In a March of Snows
Towards the end of February the clouds began to break and it started to look like winter would begin to wane, but at the end of the month the clouds came back and it started to snow heavily again. In March the snows continued and each morning was grey and white except for the forests that in contrast to the snow-blanketed land looked black and dark and etched with the red branches of tangled young willows.
Wrapped under layered jackets and with his heavy white boots Billy walked through the deep snow to the forest above their trailer. Each day the path he followed became a deeper and narrower trough through the snow until he could only walk with one foot in front of the other. We he looked up to the branches he would have to stand still or else lose his balance walking heel to toe.

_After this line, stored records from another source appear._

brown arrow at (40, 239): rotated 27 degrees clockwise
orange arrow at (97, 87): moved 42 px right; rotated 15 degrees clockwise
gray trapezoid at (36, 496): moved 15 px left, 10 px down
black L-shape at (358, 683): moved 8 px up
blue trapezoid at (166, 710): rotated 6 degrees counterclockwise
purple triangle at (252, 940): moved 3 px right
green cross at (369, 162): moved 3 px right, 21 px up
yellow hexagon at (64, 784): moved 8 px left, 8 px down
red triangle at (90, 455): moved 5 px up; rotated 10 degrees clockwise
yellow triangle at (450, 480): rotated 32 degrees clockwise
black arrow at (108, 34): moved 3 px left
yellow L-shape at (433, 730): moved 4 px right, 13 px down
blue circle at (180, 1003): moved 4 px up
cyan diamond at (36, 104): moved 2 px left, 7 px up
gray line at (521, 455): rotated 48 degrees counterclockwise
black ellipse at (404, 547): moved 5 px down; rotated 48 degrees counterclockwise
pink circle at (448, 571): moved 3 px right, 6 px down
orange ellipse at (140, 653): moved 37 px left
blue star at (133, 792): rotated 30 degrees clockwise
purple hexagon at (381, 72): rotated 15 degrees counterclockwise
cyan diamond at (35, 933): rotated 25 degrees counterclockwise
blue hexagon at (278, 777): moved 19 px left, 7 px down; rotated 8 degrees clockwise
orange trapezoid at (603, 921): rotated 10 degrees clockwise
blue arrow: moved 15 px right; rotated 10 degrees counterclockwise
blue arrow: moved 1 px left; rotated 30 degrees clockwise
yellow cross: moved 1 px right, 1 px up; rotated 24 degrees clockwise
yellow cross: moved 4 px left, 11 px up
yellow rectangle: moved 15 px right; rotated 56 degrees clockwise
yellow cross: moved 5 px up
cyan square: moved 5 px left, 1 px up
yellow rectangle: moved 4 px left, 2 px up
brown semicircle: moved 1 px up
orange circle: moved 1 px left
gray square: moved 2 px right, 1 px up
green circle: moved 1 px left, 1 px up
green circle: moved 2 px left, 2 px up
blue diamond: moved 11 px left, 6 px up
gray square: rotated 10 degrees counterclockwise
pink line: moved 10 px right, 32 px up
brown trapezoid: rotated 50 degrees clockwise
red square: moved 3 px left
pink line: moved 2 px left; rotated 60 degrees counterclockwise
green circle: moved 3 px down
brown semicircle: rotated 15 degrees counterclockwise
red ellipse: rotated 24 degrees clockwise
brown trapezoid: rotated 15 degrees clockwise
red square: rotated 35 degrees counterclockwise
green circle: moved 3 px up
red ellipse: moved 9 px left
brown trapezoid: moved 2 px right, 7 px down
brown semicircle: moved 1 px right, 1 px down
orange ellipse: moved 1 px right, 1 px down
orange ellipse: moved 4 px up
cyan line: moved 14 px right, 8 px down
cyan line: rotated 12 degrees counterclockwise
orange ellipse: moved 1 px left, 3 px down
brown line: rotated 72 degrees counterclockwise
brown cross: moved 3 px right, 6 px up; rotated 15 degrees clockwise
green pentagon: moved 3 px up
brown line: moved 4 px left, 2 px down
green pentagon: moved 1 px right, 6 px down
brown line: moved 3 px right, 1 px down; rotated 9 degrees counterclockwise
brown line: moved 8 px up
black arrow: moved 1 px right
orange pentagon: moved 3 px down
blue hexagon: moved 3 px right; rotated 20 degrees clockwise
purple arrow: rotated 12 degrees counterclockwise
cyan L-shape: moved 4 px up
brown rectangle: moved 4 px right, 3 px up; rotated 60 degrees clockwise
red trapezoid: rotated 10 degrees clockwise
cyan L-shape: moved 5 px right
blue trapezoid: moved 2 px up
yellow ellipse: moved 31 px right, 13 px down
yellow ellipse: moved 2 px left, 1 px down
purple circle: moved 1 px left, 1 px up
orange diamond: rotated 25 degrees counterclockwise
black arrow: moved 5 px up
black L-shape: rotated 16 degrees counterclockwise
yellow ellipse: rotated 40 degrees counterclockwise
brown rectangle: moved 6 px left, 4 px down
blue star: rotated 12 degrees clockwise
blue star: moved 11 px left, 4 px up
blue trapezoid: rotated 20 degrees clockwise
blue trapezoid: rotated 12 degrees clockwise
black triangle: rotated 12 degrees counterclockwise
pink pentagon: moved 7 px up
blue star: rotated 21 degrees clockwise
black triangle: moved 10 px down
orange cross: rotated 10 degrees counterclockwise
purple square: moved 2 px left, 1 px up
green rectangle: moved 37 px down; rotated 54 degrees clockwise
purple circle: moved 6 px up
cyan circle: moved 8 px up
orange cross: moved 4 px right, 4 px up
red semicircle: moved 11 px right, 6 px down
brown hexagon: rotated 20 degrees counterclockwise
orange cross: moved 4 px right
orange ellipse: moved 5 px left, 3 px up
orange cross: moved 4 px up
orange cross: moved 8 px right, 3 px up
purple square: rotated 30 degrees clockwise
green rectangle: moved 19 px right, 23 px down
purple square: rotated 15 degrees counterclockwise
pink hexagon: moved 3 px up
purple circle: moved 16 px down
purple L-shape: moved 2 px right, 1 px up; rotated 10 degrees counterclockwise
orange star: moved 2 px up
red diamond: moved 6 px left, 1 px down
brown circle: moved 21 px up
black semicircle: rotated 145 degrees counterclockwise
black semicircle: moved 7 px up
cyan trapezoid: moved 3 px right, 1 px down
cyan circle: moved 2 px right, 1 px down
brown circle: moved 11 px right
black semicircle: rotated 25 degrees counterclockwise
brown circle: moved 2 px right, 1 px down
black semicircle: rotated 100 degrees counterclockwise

He continued up past the spot where the house was being built, past where he envisioned building a greenhouse in the summer, and a shed and a woodfired oven, and up to the back of the property where the land leveled out and he could look down over the property and across the valley. Under the trees this morning the snow had been scraped away and there was horse shit in piles on the ground. They had seen a young mare feeding on the land throughout the winter, and their neighbor said that sometimes the wild horses become separated from their herd and in deep snows cannot make it back.
Billy brushed the snow from the stump of a tree and sat down. He closed his eyes and listened to a light breeze in the branches of the forest, and listened to the snow sifting gently down and falling on his shoulders, and he wondered how a horse could ever make it back to the herd through all of this deep, deep snow.